# Sunshine #4 vs Fox Farm Ocean forest



## Da Kine 420 (Feb 6, 2009)

First off, thanks ahead of time for you time and information.

I have been using Fox Farm Ocean Forest and I am relatively new to this and it seems to me that FF burns my clones a bit. now i noticed one plant seemed to burn more than the other and none have had any nutes. I mix it with FF light warrior about a 75/25 mix and place screening in the bottom of the pot and then a little perlite on the bottom and then the soil.

Now I think I remeber Sunshine #4 getting rave reviews and I need to buy some new soil to plant the remaing 8 clones. 

Should I get Sunshine #4 or stick with FF?

I am thinking get the sunshine and report the diffences to rollitup!
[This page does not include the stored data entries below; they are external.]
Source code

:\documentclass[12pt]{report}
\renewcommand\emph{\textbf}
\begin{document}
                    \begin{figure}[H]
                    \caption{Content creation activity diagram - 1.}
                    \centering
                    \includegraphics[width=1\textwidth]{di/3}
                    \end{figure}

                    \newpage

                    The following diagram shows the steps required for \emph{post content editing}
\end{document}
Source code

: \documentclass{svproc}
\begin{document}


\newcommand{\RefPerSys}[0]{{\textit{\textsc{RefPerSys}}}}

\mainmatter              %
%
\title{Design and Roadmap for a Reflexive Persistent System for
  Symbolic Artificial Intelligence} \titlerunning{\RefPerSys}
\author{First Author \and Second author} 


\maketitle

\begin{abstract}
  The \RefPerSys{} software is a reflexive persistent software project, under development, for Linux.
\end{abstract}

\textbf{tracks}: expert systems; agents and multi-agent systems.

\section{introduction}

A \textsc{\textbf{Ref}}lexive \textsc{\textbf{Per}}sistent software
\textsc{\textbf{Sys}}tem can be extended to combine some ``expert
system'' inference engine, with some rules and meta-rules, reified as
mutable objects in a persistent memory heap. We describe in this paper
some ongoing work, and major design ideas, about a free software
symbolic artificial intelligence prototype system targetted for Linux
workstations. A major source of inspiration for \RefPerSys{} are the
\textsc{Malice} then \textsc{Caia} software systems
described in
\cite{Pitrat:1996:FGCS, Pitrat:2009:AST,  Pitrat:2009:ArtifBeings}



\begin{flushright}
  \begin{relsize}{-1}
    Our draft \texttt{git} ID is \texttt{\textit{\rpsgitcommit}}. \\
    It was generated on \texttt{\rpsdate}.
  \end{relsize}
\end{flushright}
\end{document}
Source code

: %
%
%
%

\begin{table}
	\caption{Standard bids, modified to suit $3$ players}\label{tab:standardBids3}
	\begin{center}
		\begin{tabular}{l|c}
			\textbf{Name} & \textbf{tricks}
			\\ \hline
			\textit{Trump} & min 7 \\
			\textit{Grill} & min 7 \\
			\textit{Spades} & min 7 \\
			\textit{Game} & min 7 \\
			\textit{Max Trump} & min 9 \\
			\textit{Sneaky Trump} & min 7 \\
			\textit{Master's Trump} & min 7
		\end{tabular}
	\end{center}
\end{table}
do I need to cut Sunshine with anything?


----------



## justsaymint (Feb 6, 2009)

cut it with some perlite for sure i just got some and the drainage wasnt great by it self


----------



## joshkrauss (Feb 8, 2009)

ive never used the fox farm but i do use sunshine mix #4 and i love it. ya it doesnt drain as well as i like so like he said above add a little perilite and you should be good.


----------



## vapedg13 (Feb 8, 2009)

I been using sunshine for years #4 or #2 from start to flower http://www.sungro.com/products_displayProProduct.php?product_id=139&brand_id=3

Try using Greenleaves Ferilizers...has 3 formulas.... Grow Juice for Veg....Bloom juice for Flower ......boost juice add vitamin b

The reason I suggest this fert...its the only fert that when addded to water will tell you the ph of the water by color Grow Juice is pH buffered to correct most pH problems and has a unique visual color indicator for instant pH assessment. http://www.ask.com/bar?q=greenleaves+grow+juice&page=1&qsrc=0&zoom=&ab=1&u=http://www.hydroasis.com/hy/productdetail.aspx?id=306&product=esu-green-leaves-grow-juice-1-quart




> greenleaves products contains a color coded pH monitor which yields acidic pH (6.0-6.5) when mixed with distilled or tap water. The applicable color scale and corresponding pH are as follows: yellow PH 6.0-6.7; orange PH 6.8-7.8; purple: greater than 7.8.


----------



## Da Kine 420 (Feb 9, 2009)

what mix of sunshine #4 and perlite should I acquire?


----------



## joshkrauss (Feb 10, 2009)

Da Kine 420 said:


> what mix of sunshine #4 and perlite should I acquire?


 

in my opinion you dont need to add too much perilite id say like 80% sunshine mix and 20% perilite. thats just me tho im sure theres plenty of people that have used sunshine mix with a lot more expierence than i, but thats what i use during veg and flower with the addition of some advanced nutrients and it seems to do the job


----------